╭─ Records

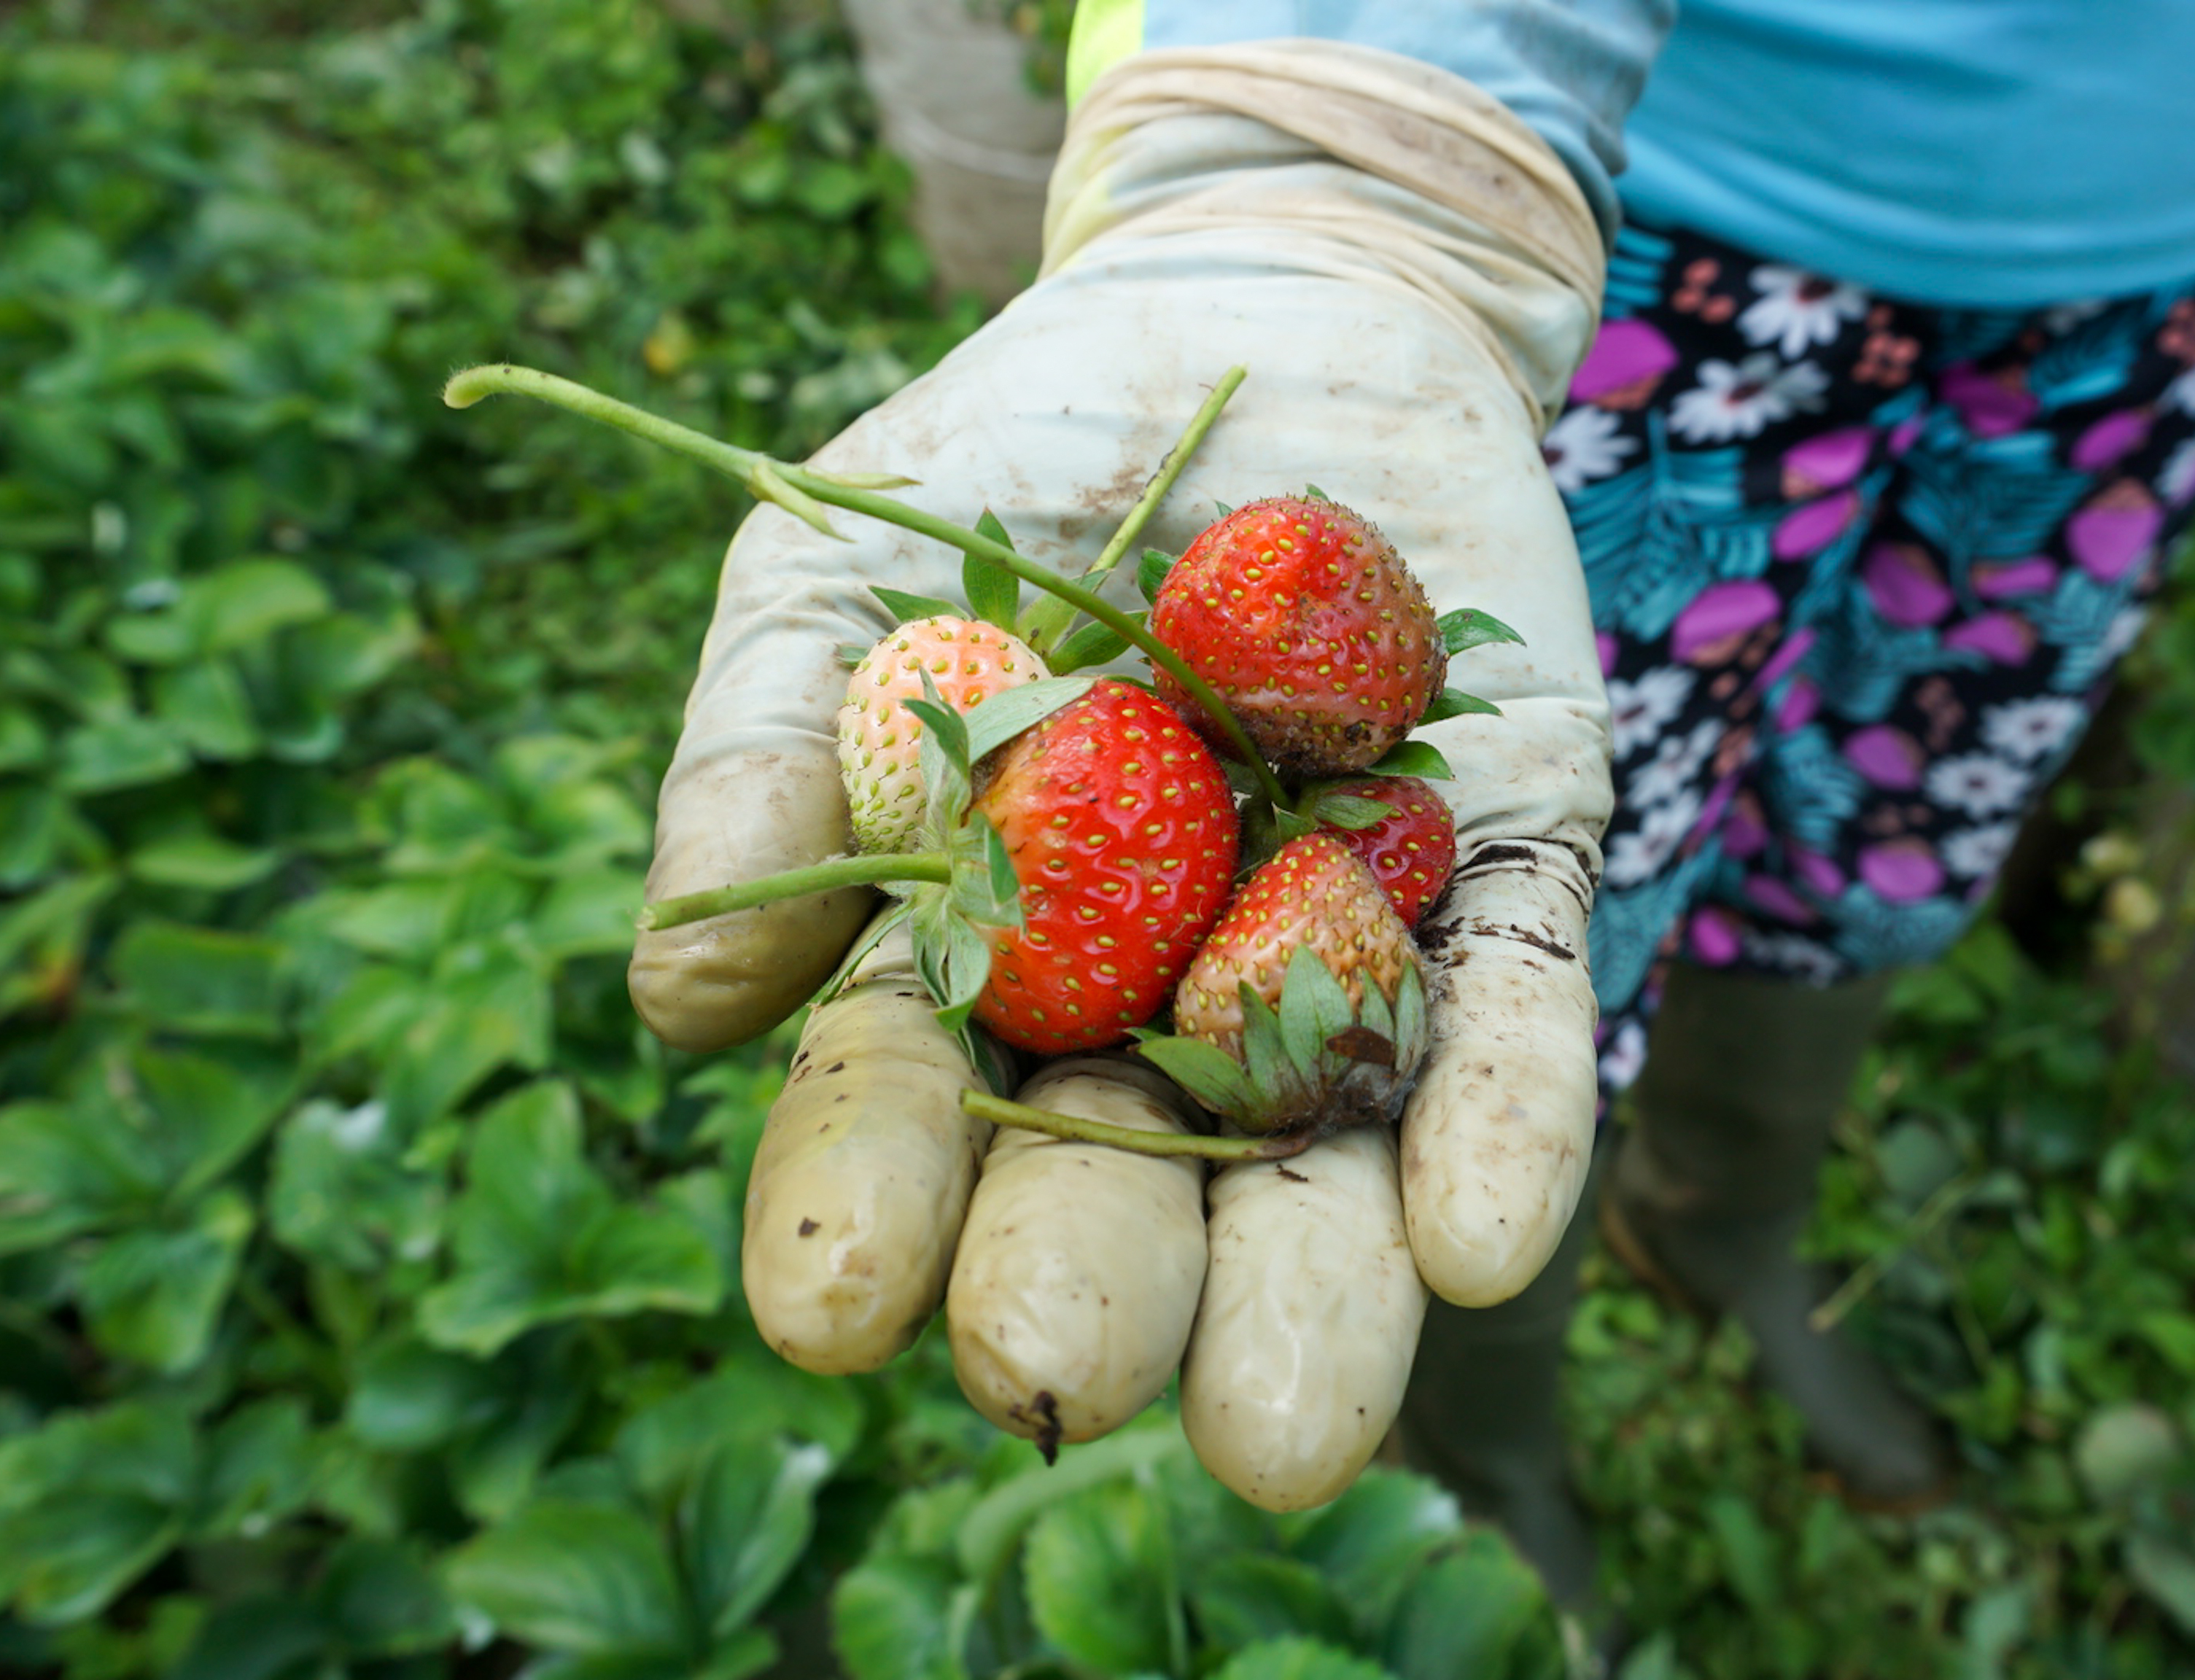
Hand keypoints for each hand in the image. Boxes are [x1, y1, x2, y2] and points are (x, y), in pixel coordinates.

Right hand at [624, 42, 1611, 1507]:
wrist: (1265, 303)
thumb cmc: (1009, 453)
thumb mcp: (838, 570)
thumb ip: (765, 760)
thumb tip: (680, 1010)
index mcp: (976, 951)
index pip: (910, 1098)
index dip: (865, 1196)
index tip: (825, 1306)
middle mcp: (1160, 990)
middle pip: (1125, 1169)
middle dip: (1094, 1279)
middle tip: (1060, 1381)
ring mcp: (1342, 939)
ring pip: (1327, 1147)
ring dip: (1314, 1288)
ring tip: (1286, 1433)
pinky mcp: (1511, 867)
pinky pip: (1514, 1009)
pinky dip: (1502, 1119)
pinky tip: (1476, 1243)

╰─

Aim of the task >>
What is needed is an exact printout of every record above, with the pictures left out.

Output for this exercise >>
Hand keypoints for each hand in the image. Boxes are [x1, y1, x2, y2] and points are (x, y), in pixel coordinates.

Right hand at [624, 42, 1611, 1507]:
wrist: (1265, 303)
thumb cmc: (1009, 453)
thumb mcp: (838, 570)
thumb ip: (765, 760)
thumb tip: (680, 1010)
index mcp: (976, 951)
index pip: (910, 1098)
index dip: (865, 1196)
index tip: (825, 1306)
middle mcp: (1160, 990)
middle pip: (1125, 1169)
middle dip: (1094, 1279)
middle tip: (1060, 1381)
ring mcp: (1342, 939)
ring pip: (1327, 1147)
ring dip: (1314, 1288)
ring tip: (1286, 1433)
pinky mcp: (1511, 867)
pinky pip: (1514, 1009)
pinky dip: (1502, 1119)
pinky tip: (1476, 1243)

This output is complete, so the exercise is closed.